▸ **Problem to work on**
Leave the pictures out. Return the rest of the listing below exactly.

▸ **Source information**
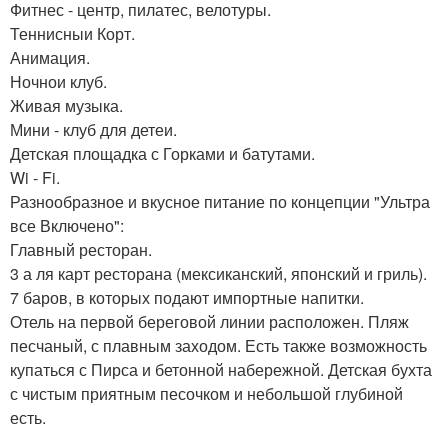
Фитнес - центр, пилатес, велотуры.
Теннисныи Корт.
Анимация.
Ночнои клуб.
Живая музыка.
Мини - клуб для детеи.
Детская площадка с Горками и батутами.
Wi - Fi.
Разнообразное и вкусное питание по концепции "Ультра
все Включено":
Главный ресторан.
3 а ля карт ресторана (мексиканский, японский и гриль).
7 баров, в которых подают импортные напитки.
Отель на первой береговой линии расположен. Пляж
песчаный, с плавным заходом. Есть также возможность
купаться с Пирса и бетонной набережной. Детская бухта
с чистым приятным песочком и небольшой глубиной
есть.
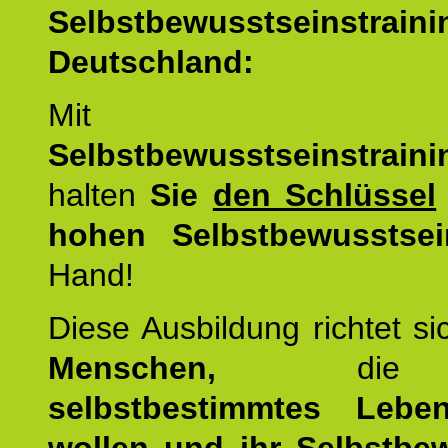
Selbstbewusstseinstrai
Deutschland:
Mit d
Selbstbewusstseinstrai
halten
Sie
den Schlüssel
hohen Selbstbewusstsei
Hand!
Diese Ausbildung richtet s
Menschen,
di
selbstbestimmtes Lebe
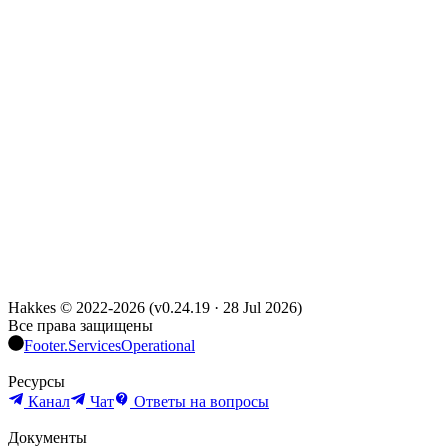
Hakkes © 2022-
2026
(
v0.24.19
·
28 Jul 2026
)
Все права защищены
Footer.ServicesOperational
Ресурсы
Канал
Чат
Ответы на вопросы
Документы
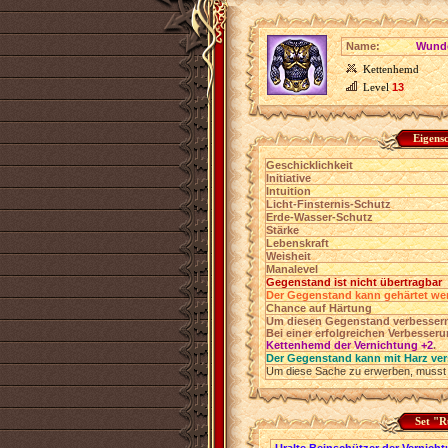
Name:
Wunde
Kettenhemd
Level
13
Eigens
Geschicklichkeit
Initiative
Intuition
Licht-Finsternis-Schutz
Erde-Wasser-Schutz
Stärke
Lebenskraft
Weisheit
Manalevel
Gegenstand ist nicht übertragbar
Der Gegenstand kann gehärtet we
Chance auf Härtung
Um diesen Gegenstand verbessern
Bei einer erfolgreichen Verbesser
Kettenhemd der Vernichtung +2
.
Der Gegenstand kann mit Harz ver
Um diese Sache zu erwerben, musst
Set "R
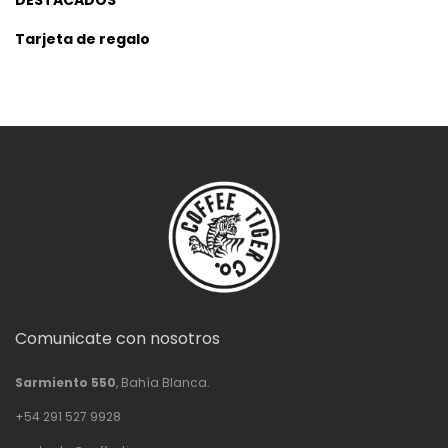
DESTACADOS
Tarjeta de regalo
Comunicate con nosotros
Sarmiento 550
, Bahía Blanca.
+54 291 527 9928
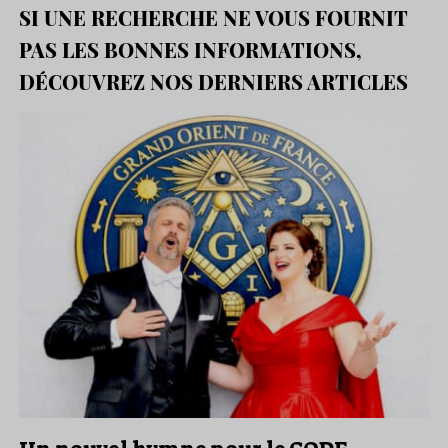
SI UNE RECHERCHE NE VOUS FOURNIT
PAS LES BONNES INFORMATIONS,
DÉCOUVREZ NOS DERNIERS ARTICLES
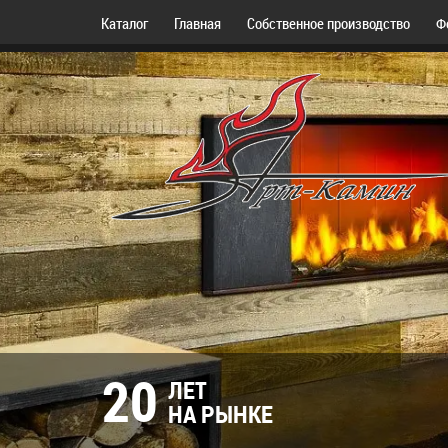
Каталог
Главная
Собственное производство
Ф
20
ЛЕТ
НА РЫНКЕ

▸ **Written response**
Фитнес - центр, пилатес, велотуры.
Теннисныи Корт.
Анимация.
Ночнои клуб.
Живая музыка.
Мини - клуб для детеи.
Детская площадка с Горками и батутами.
Wi - Fi.
Разнообразное и вкусное питание по концепции "Ультра
все Включено":
Главный ресторан.
3 а ля карт ресторана (мексиканский, японский и гриль).
7 баров, в которых подают импортные напитки.
Отель на первой береговой линии расположен. Пляж
песчаный, с плавным заходом. Есть также возможность
купаться с Пирса и бетонной набережной. Детская бухта
с чистым приятным песочком и небольшой глубиной
есть.
Selbstbewusstseinstrai
Deutschland:
Mit d
Selbstbewusstseinstrai
halten
Sie
den Schlüssel
hohen Selbstbewusstsei
Hand!
Diese Ausbildung richtet s
Menschen,
di
selbstbestimmtes Lebe
Hakkes © 2022-
2026
(
v0.24.19
·
28 Jul 2026
)
Все права защищены
Footer.ServicesOperational
Ресурсы
Канал
Чат
Ответы на вопросы
Документы
Name:
Wunde
Kettenhemd
Level
13
Eigens
Geschicklichkeit
Initiative
Intuition
Licht-Finsternis-Schutz
Erde-Wasser-Schutz
Stärke
Lebenskraft
Weisheit
Manalevel
Gegenstand ist nicht übertragbar
Der Gegenstand kann gehärtet we
Chance auf Härtung
Um diesen Gegenstand verbessern
Bei einer erfolgreichen Verbesser
Kettenhemd der Vernichtung +2
.
Der Gegenstand kann mit Harz ver
Um diese Sache zu erwerben, musst
Set "R
DESTACADOS
Tarjeta de regalo
Comunicate con nosotros
Sarmiento 550
, Bahía Blanca.
+54 291 527 9928
SI UNE RECHERCHE NE VOUS FOURNIT
PAS LES BONNES INFORMATIONS,
DÉCOUVREZ NOS DERNIERS ARTICLES
Каталог
Главная
Собственное производство
Ф
20
ЛЕТ
НА РЫНКЕ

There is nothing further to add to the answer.